The difference now, perhaps, is that valuations are so depressed in value versus growth/momentum stocks that it is hard to see value underperforming in a recession. If the global economy regains some strength, then value should come into its own. And, of course, in the meantime there is always the comfort of a high dividend yield, which is often a feature of value stocks and the investment trusts which invest in them.

Of the value-oriented trusts above, looking at three contrarian trusts as a portfolio, we like the combination of Perpetual Income & Growth (very defensive UK exposure), Henderson European Focus (balanced exposure to Europe) and Aberdeen Asian Income Fund (AAIF), as an income alternative to AAS, which also gives some exposure to Asian growth.

Value to bounce back in UK micro-cap?

Another manager with a strong reputation and a good long-term record is Gervais Williams, who now co-manages Miton UK Microcap (MINI).

Over the three years to end-February 2019 (the trust was established in April 2015), the NAV has grown by 13.8% versus 36.9% for the FTSE Aim All-Share index.

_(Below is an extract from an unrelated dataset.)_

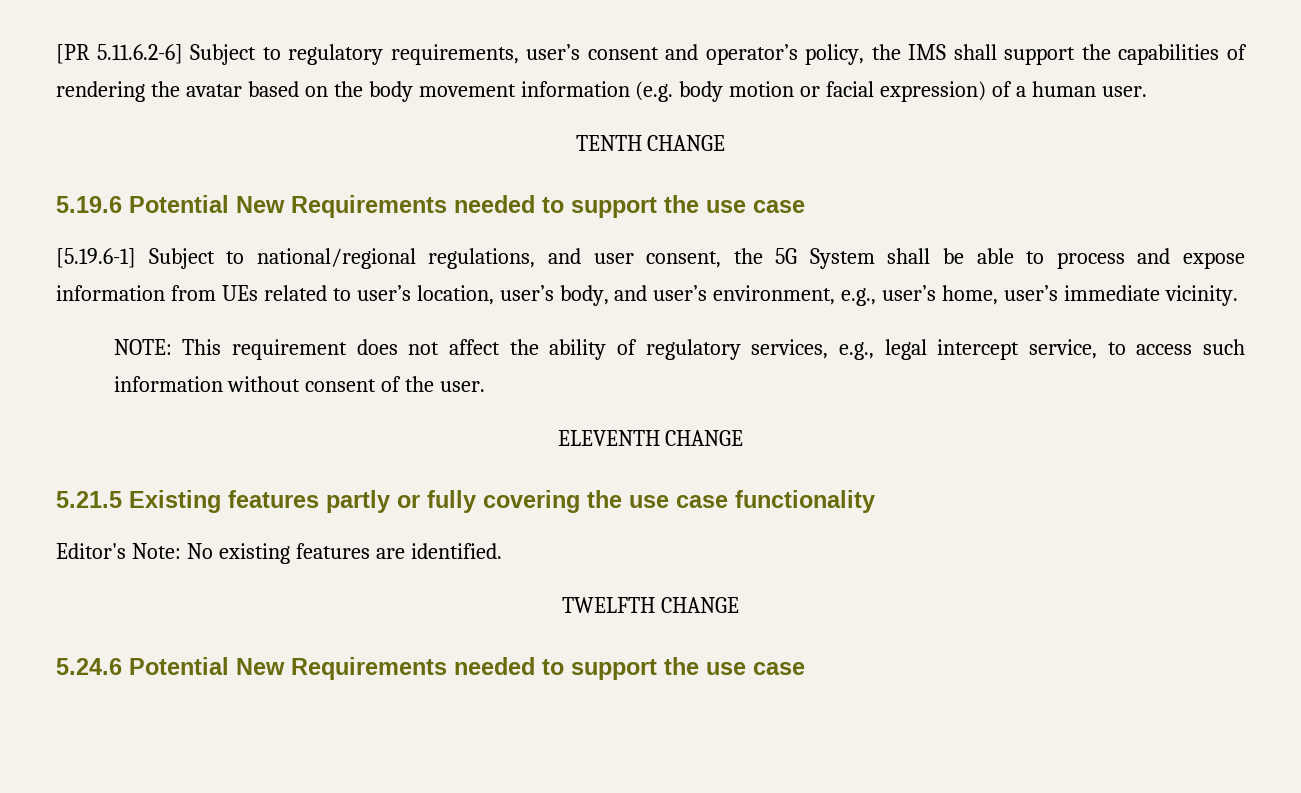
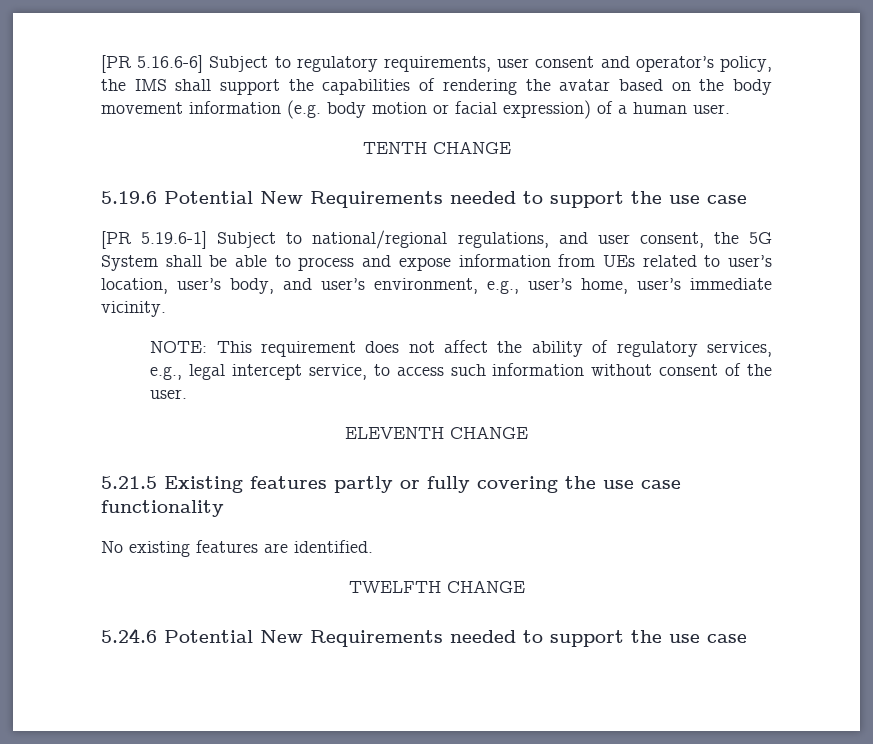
[56,44,183,64] [PR 5.11.6.2-6] -> [101,55,204,73] [PR 5.16.6-6]
[526,44,581,60] user’s -> [497,58,530,68] user
[56,248,136,268] [5.19.6-1] -> [101,231,208,249] [PR 5.19.6-1]
[56,543,181,559] Editor's Note: -> (224, 508) none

The trust puts this underperformance down to not holding some of the larger Aim-listed growth stocks: “The very best of the returns within the Aim exchange have been driven by a number of high-profile UK growth stocks,” the managers say. The comparison being made is with the outperformance of the FAANG stocks in the US, albeit on a much smaller scale.

Not only were these stocks generally outside the market capitalisation restrictions of the trust, but they were not perceived as fitting in with the manager’s value approach.

UK micro-cap probably has suffered disproportionately from the Brexit vote, but the strong performance from stocks with momentum, often in the technology sector, has clearly hit the relative performance of value managers. This could be an area to bounce back strongly if the global economy regains momentum, subject to some sort of satisfactory outcome to the Brexit negotiations.

The author is chief executive of IpsoFacto Investor.